Do this:
Write the lines of the records from the line with "genus: Limnodromus" to the line with "order: Hemiptera", including both of those lines, as a numbered list with any blank lines left out.

Data for this exercise:

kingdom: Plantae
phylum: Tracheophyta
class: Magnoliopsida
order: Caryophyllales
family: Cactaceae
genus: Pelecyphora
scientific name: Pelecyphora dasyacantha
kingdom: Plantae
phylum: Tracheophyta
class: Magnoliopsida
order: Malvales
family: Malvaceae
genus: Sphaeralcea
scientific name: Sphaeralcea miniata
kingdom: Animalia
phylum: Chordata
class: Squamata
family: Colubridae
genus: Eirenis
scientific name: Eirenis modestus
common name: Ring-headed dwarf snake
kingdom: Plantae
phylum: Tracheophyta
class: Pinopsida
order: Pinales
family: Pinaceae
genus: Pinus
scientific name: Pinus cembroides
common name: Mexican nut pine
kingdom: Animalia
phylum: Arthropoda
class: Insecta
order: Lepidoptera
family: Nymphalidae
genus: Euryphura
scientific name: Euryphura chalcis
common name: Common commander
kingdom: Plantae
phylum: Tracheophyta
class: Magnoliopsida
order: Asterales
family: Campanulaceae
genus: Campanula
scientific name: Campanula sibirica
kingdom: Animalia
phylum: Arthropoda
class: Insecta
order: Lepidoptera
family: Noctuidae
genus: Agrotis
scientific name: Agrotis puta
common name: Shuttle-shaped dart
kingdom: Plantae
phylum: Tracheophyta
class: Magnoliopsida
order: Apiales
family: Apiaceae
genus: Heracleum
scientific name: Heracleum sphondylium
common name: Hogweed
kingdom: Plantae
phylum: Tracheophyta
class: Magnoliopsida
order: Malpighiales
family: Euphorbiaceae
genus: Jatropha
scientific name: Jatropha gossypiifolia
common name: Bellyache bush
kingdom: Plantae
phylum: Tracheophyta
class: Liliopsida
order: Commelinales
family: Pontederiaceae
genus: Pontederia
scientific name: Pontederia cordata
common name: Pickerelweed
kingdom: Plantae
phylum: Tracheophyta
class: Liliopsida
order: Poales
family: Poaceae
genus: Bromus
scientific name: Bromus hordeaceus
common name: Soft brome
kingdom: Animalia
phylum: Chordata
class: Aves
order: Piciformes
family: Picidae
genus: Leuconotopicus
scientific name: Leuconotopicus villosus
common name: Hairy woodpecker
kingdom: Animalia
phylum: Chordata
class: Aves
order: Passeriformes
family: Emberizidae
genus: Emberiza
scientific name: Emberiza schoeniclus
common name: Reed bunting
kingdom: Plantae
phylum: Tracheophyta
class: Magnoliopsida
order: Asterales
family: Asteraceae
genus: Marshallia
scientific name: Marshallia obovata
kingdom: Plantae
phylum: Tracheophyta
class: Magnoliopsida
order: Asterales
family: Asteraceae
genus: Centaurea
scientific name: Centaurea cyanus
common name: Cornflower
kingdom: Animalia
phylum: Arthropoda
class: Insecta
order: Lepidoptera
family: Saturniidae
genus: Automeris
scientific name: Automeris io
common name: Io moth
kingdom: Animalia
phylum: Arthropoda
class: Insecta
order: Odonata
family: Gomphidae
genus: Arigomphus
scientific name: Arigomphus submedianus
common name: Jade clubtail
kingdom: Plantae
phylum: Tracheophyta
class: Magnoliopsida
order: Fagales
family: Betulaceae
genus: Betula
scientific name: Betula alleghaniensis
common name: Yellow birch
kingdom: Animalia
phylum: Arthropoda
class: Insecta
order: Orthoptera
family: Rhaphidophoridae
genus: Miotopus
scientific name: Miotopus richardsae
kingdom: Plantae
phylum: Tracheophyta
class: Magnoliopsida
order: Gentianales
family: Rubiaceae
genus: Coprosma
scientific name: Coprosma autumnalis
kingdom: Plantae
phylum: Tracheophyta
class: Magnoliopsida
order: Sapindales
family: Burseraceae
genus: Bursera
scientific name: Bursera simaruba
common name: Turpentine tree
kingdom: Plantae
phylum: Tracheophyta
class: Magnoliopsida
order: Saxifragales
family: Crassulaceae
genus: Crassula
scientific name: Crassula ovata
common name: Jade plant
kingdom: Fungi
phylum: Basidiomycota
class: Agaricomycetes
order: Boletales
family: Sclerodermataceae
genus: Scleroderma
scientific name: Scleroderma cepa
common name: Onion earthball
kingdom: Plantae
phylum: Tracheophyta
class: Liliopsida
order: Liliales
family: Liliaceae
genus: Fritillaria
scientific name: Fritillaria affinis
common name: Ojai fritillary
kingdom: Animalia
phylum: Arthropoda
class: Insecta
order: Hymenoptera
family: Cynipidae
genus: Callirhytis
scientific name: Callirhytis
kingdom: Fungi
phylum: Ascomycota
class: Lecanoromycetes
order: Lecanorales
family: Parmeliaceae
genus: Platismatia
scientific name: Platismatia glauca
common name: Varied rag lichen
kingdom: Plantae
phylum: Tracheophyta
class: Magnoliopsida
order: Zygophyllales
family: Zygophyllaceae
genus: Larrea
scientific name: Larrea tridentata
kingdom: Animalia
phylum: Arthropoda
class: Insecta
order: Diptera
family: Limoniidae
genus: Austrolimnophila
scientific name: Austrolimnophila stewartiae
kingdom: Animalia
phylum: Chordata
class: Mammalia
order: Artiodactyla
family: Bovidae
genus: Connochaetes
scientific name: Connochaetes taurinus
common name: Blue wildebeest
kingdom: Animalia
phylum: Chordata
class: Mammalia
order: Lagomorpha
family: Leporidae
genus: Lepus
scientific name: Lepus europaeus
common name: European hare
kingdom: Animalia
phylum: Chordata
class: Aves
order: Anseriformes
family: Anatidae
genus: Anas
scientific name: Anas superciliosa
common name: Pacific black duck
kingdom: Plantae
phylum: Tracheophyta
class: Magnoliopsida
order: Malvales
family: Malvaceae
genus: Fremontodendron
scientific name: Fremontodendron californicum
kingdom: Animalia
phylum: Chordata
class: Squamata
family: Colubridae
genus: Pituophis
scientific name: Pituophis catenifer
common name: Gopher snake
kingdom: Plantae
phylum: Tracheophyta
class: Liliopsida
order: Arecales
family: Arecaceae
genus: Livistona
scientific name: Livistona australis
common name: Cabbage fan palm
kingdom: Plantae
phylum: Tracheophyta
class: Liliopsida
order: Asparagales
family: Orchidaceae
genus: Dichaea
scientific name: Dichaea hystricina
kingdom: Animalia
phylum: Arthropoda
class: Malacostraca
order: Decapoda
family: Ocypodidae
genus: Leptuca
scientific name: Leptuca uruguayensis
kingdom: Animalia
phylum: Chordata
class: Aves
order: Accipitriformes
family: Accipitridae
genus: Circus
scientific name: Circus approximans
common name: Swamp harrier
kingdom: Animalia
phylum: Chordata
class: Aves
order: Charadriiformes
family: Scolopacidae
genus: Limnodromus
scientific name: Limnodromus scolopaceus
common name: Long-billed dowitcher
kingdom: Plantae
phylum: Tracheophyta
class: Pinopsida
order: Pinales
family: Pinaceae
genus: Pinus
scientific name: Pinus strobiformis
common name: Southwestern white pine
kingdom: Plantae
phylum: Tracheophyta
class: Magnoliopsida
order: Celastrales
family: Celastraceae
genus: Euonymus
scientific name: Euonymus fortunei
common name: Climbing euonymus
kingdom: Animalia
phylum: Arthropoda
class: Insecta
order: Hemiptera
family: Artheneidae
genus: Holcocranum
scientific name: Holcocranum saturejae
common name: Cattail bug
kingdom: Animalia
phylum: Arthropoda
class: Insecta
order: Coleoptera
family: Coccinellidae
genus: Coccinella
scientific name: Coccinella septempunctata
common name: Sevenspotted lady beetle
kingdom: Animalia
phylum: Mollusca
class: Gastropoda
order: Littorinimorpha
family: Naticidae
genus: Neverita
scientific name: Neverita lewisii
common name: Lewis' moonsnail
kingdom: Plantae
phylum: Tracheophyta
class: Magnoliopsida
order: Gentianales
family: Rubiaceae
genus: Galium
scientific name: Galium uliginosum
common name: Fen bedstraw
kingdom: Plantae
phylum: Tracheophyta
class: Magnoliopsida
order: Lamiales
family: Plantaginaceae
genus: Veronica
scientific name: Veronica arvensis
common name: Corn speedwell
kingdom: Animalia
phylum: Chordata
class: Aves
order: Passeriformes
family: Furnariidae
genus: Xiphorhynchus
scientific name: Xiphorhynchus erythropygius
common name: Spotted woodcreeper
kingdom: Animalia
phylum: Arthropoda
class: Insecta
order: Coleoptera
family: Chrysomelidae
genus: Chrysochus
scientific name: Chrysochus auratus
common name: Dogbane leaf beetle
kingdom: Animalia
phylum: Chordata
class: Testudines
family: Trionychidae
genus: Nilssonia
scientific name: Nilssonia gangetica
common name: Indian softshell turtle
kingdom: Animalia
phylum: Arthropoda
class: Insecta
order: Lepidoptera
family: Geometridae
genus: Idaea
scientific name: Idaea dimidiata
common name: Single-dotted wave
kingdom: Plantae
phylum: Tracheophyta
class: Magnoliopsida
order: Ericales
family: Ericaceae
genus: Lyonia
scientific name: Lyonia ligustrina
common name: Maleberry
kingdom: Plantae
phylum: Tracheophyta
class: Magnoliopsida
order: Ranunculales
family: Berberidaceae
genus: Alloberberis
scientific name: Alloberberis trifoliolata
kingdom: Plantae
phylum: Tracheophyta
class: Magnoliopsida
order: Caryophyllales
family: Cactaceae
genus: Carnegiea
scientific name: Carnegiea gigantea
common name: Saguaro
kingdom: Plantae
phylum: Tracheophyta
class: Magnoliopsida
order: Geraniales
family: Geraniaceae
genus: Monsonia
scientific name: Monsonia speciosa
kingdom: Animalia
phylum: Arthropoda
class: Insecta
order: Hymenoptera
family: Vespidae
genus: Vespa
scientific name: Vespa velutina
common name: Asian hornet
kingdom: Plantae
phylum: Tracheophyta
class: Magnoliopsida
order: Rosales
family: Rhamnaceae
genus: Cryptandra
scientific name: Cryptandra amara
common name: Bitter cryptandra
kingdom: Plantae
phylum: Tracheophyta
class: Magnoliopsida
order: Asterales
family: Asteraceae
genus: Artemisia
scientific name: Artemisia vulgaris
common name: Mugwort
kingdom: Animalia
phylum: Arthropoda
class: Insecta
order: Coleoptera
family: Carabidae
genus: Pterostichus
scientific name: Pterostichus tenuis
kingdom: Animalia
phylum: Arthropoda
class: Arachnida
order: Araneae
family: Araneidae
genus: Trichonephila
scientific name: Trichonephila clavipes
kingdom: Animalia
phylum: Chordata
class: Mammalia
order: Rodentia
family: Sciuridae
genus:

The reply:
1. genus: Limnodromus
2. scientific name: Limnodromus scolopaceus
3. common name: Long-billed dowitcher
4. kingdom: Plantae
5. phylum: Tracheophyta
6. class: Pinopsida
7. order: Pinales
8. family: Pinaceae
9. genus: Pinus
10. scientific name: Pinus strobiformis
11. common name: Southwestern white pine
12. kingdom: Plantae
13. phylum: Tracheophyta
14. class: Magnoliopsida
15. order: Celastrales
16. family: Celastraceae
17. genus: Euonymus
18. scientific name: Euonymus fortunei
19. common name: Climbing euonymus
20. kingdom: Animalia
21. phylum: Arthropoda
22. class: Insecta
23. order: Hemiptera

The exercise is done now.